As a kitchen-unskilled 20-year-old student on junk foods, I used to rely heavily on processed pasta sauces. I didn’t know any better.
The years passed, I slowly taught my way out of kitchen illiteracy. But one thing I kept wondering though is: “How on Earth do these processed sauces get that wonderful Italian aroma of herbs?”. So I spied on the ingredients of tomato pastes I liked and always saw rosemary, oregano, thyme in the ingredients, among other things. But every time I used these, I ended up with a tomato paste so very bitter it was borderline inedible. The mystery was on: How to get authentic strong and appetising flavours and smell of aromatic in herbs in sauces. I soon found out by accident…
“How on Earth do these darn processed sauces get that wonderful Italian aroma of herbs?”
Why was it bitter instead of tasting/smelling of wonderful herbs?
Because oil! I figured that out only after ditching oil as part of going whole-food plant-based. It was the oil that completely ruined the Mediterranean taste of thyme, rosemary and oregano. Use those generously, and cook them in a water base, and I promise that you will finally capture the essence of those delicious Italian smells and tastes.
These herbs are also a lot more forgiving in terms of taste when you put too much provided it’s in a water base.

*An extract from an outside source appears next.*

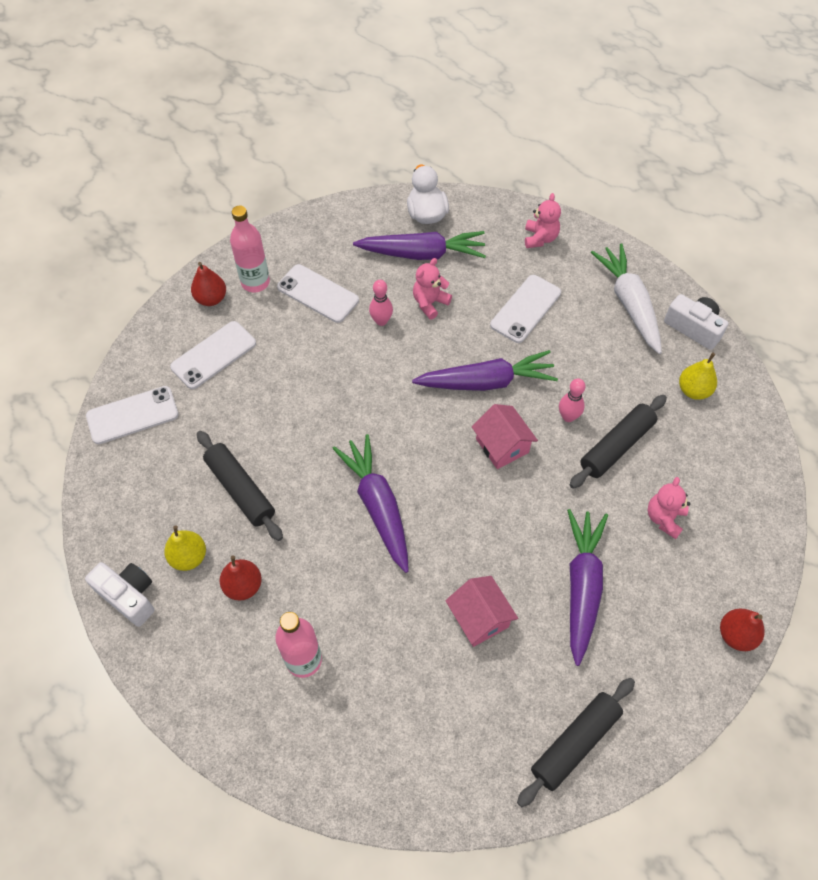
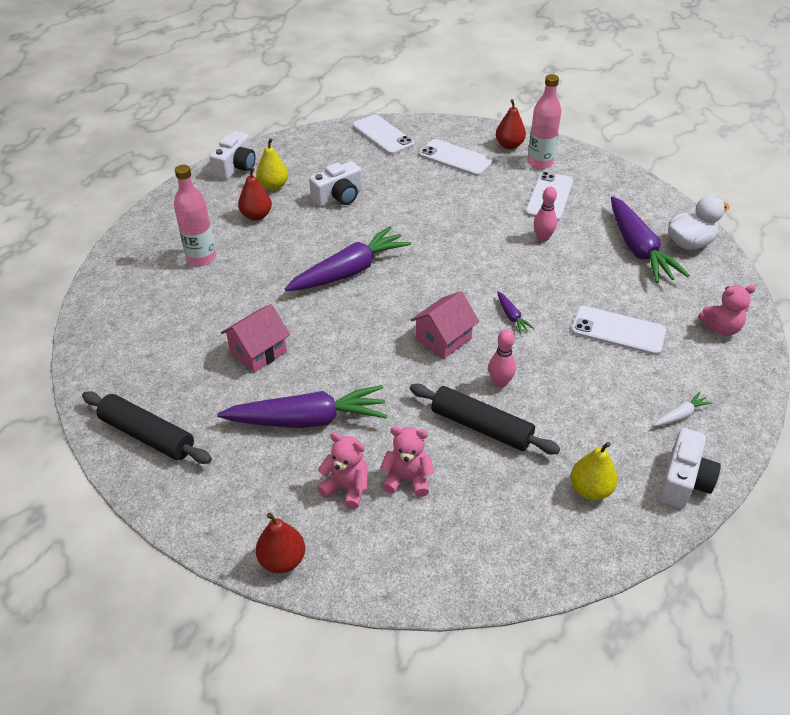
camera: 75 degrees right, 15 degrees down
(240, 489) = (338, 197): black rolling pin -> white camera
(430, 303) = (582, 264): pink teddy bear -> pink teddy bear (346, 488)
(486, 382) = (511, 316): purple carrot -> purple carrot, size x0.42
(629, 303) = (681, 415): white carrot -> white carrot, size x0.42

- 1 jar 500g of single-ingredient minimally-processed tomato paste (For NZ/OZ: Homebrand @Countdown/Woolworth contains salt at only 21mg sodium /100g), or the equivalent in home-reduced whole tomatoes (1.5 to 2kgs tomatoes gives 500 grams of reduced tomato paste)
- 2 onions diced
- 3~4 cloves of garlic chopped finely
- 1 tsp rosemary (dried)
- 1 tsp oregano (dried)
- 1 tsp thyme (dried, rubbed)
- Hot chilli: to taste.
- Optional to adjust sweetness: Dates. If instead of sweet ripe tomatoes you get excuses for tomatoes, the hard unripe and sour stuff, you will need to balance out the sweetness. Maybe use up to ~50g dates blended until smooth with as little water as possible. To taste.
- Optional to adjust sourness: Tamarind, lemon, or apple cider vinegar. If you get a very sweet batch of tomatoes, or like sourness, maybe use up to 1 tbsp single-ingredient tamarind paste (sweet and sour). To taste.

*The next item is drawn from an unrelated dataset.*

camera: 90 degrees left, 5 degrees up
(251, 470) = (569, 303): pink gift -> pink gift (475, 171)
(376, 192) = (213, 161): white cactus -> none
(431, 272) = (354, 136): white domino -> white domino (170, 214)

- Cook all ingredients (except tomato paste and dates) on low-fire with as little water as possible.
- You want to keep this as thick as possible so this is the trick that I use: When the ingredients above are soft, use the cooking water (cooled) to blend dates.
- Pour the blended dates back in the pot, throw in the tomato paste and keep on the lowest setting with no cover for it to lose moisture and become thick.